Direct design of biquad filter cascades with deep learning by sampling random polynomials

TL;DR

This paper introduces a neural network-based method for directly designing biquad filter cascades by sampling random polynomials, achieving faster and more accurate filter coefficient estimation compared to traditional techniques.

Contribution

It presents a novel deep learning approach that maps target responses to filter coefficients, trained on diverse random filters for improved generalization and efficiency.

Findings

Faster filter design compared to traditional methods.

More accurate filter coefficient estimation.

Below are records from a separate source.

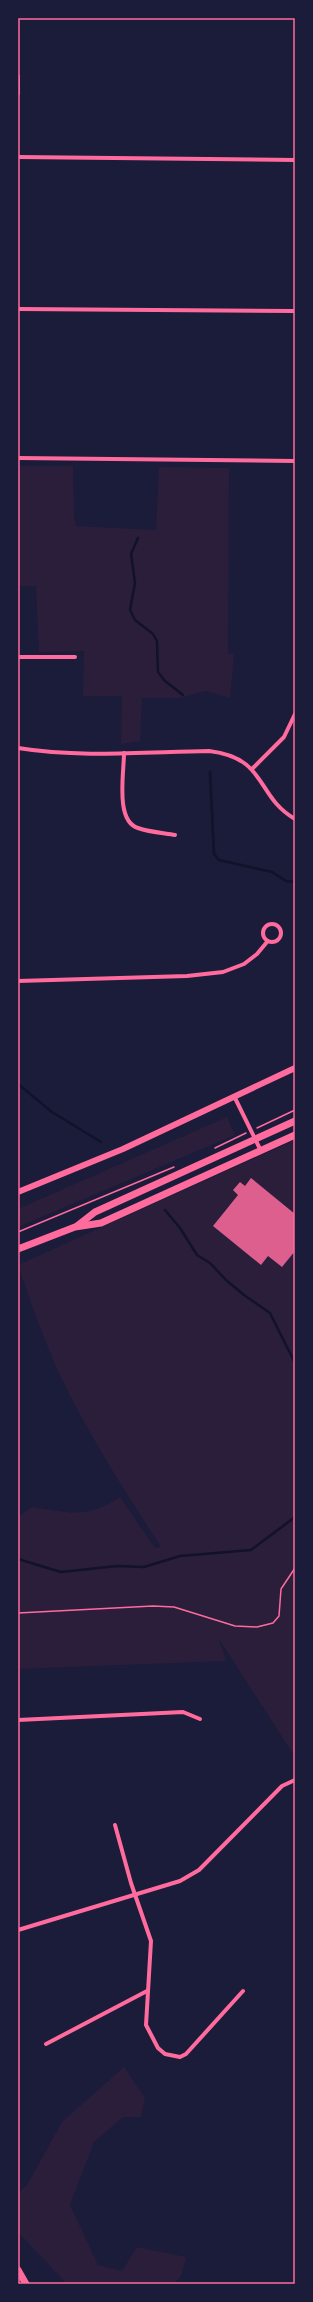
<svg xmlns="http://www.w3.org/2000/svg" width="313" height="2302" viewBox="0 0 313 2302" font-family="Arial,sans-serif">
<style>
.green{fill:#2a1e3b}
.lines{fill:none;stroke-linecap:round;stroke-linejoin:round}
.stream{stroke:#12122b;stroke-width:2.5}
.building{fill:#dd5f8e}
.path{stroke:#ff6b9d;stroke-width:1.5}
.minor{stroke:#ff6b9d;stroke-width:4}
.tertiary{stroke:#ff6b9d;stroke-width:6}
.secondary{stroke:#ff6b9d;stroke-width:7}
.neatline{fill:none;stroke:#ff6b9d;stroke-width:1.5}
</style>
<rect width="100%" height="100%" fill="#1b1b3a"/>
<g class="green">
<path d="M18 466H73L74 515 76 526 156 530 159 467 229 468 228 654H234L230 698 206 691 179 698H142L140 741 121 744 122 696H83L84 651 39 652 36 586H18Z"/>
<path d="M227 1117 235 1135 20 1226 18 1209Z"/>
<path d="M295 1140V1757L219 1639 226 1661 18 1669V1517L32 1507C71 1513 86 1519 120 1497L155 1548 161 1547C124 1490 88 1434 59 1373 43 1338 31 1302 18 1265Z"/>
<path d="M124 2067 145 2098 141 2117H123L94 2142 70 2205 98 2265 122 2271 137 2247 186 2257 181 2276 173 2284H67L18 2232V2194L27 2185 62 2122Z"/>
</g>
<g class="lines">
<g class="stream">
<path d="M138 538 131 554 135 583 130 610 135 620 153 634 157 641 158 672 165 681 183 695"/>
<path d="M210 772 214 854 219 860 272 872 286 881 295 882"/>
<path d="M18 1084 52 1112 101 1142"/>
<path d="M165 1210 180 1228 197 1255 210 1263 226 1280 244 1295 270 1313 295 1363"/>
<path d="M18 1559 61 1572 117 1566 144 1567 180 1556 251 1550 295 1517"/>
</g>
</g>
<g class="building">
<path d="M18 75H20V95L18 94Z"/>
<path d="M251 1178 295 1214V1251L282 1267 268 1256 261 1265 213 1226 238 1195 233 1190 240 1182 245 1186Z"/>
</g>
<g class="lines">
<g class="path">
<path d="M257 1128 295 1110"/>
<path d="M215 1148 246 1133"/>
<path d="M18 1232 174 1167"/>
<path d="M18 1613 153 1606 174 1607 235 1626 257 1627 273 1623 279 1616 281 1589 295 1568"/>
</g>
<g class="minor">
<path d="M18 157 295 160"/>
<path d="M18 309 295 311"/>
<path d="M18 458 295 461"/>
<path d="M18 657H75"/>
<path d="M18 748C80 758 146 752 209 751 268 758 255 796 295 819"/>
<path d="M124 753C124 773 115 821 138 828 149 832 163 833 175 835"/>
<path d="M253 768 284 737 295 714"/>
<circle cx="272" cy="933" r="9"/>
<path d="M18 981 187 976 223 972 244 964 257 954 267 942"/>
<path d="M235 1098 261 1151"/>
<path d="M18 1720 183 1712 200 1719"/>
<path d="M115 1825 131 1883 151 1941 146 2025 158 2048 165 2054 180 2057 186 2054 243 1991"/>
<path d="M18 1930 180 1881 199 1870 282 1786 295 1780"/>
<path d="M46 2044 147 1991"/>
</g>
<path class="tertiary" d="M18 1192 123 1149 295 1068"/>
<g class="secondary">
<path d="M77 1226 95 1212 295 1121"/>
<path d="M18 1249 75 1227 101 1223 295 1135"/>
<path d="M18 2270 26 2284"/>
</g>
</g>
<rect width="313" height="2302" fill="none" stroke="#1b1b3a" stroke-width="38"/>
<rect x="19" y="19" width="275" height="2264" class="neatline"/>
</svg>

Better generalization to real-world filters.

Abstract

Designing infinite impulse response filters to match an arbitrary magnitude response requires specialized techniques. Methods like modified Yule-Walker are relatively efficient, but may not be sufficiently accurate in matching high order responses. On the other hand, iterative optimization techniques often enable superior performance, but come at the cost of longer run-times and are sensitive to initial conditions, requiring manual tuning. In this work, we address some of these limitations by learning a direct mapping from the target magnitude response to the filter coefficient space with a neural network trained on millions of random filters. We demonstrate our approach enables both fast and accurate estimation of filter coefficients given a desired response. We investigate training with different families of random filters, and find training with a variety of filter families enables better generalization when estimating real-world filters, using head-related transfer functions and guitar cabinets as case studies. We compare our method against existing methods including modified Yule-Walker and gradient descent and show our approach is, on average, both faster and more accurate.